→ Text provided
....................

Re: [locators] High-level thoughts from Ivan Herman on 2016-02-01 (public-digipub-ig@w3.org from February 2016)

From: Ivan Herman <ivan@w3.org>
Date: Mon, 1 Feb 2016 14:31:44 +0100
To: Bill Kasdorf <bkasdorf@apexcovantage.com>
Cc: Ben De Meester <ben.demeester@ugent.be>, W3C Digital Publishing IG <public-digipub-ig@w3.org>, Luc Audrain <laudrain@hachette-livre.fr>
Message-Id: <DDD690A5-406C-4479-8FE8-442A33500DD4@w3.org>
Hey Bill,

As you say below, I am uncomfortable taking on this whole issue of ownership in the case of a PWP… The way I see it (and that may be oversimplification) with a way to move forward:

- A PWP has, as we agreed upon, an identifier. This is cast in concrete, stored in the (conceptual) manifest for the PWP.

- I have a specific PWP *instance* which has a locator. Let us call this one PWP1. (Let us put aside whether it has an abstract Locator as well as a locator for a, say, packed state and an unpacked state, ie, it may have several, closely related locators.). The locator to PW1 gives me access, via HTTP (or file reading) to the content. PWP1 may have rights attached to it, eg, I can add an annotation to it. The locator to PWP1 is accessible from within the specific state via the manifest, as well as the identifier.

- I may make a copy of a PWP1, eg, because I install it for a class. Let us call that instance PWP2. By doing so, I may have the possibility to add each student an access right for adding annotation for the whole class. In my mental model, PWP1 is different from PWP2, ie, it has a different locator. It uses the same identifier, of course, but it is a different instance.

....................

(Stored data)
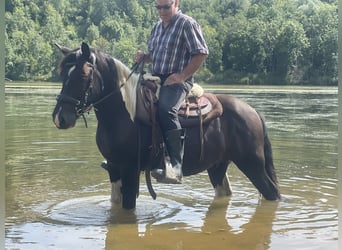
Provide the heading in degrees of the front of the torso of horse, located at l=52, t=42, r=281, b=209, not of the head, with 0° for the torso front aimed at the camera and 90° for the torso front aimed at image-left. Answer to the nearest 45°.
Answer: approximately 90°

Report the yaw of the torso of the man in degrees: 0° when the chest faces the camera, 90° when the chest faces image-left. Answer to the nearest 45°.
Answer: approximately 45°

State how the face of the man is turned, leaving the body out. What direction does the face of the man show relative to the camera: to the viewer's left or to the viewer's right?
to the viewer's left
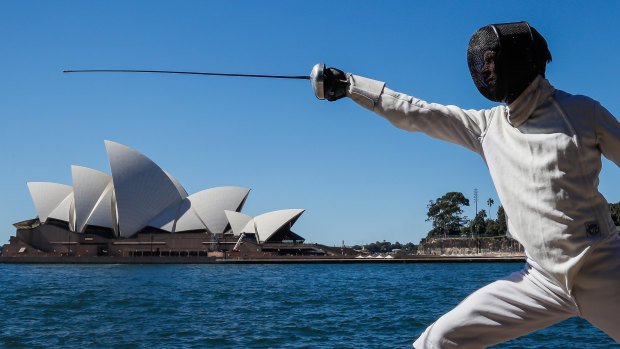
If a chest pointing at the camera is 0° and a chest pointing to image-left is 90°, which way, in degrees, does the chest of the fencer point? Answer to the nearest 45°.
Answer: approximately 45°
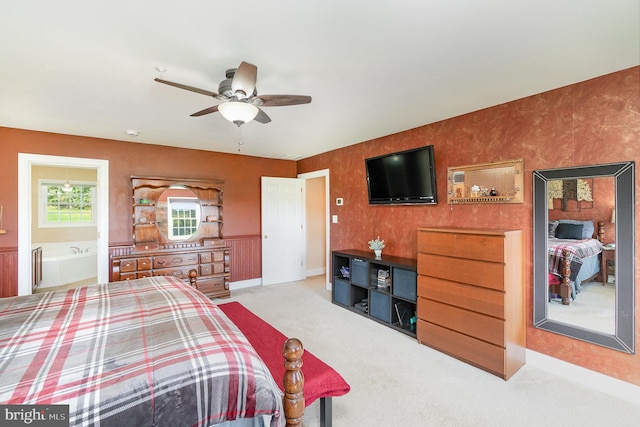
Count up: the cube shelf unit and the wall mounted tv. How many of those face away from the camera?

....................

→ Aim of the exercise
Translate this sentence from the mailing-list message into Spanish: "It uses the same identifier, of course, but it is a different instance."

→ Task output
Usa el mismo identificador, por supuesto, pero es una instancia diferente.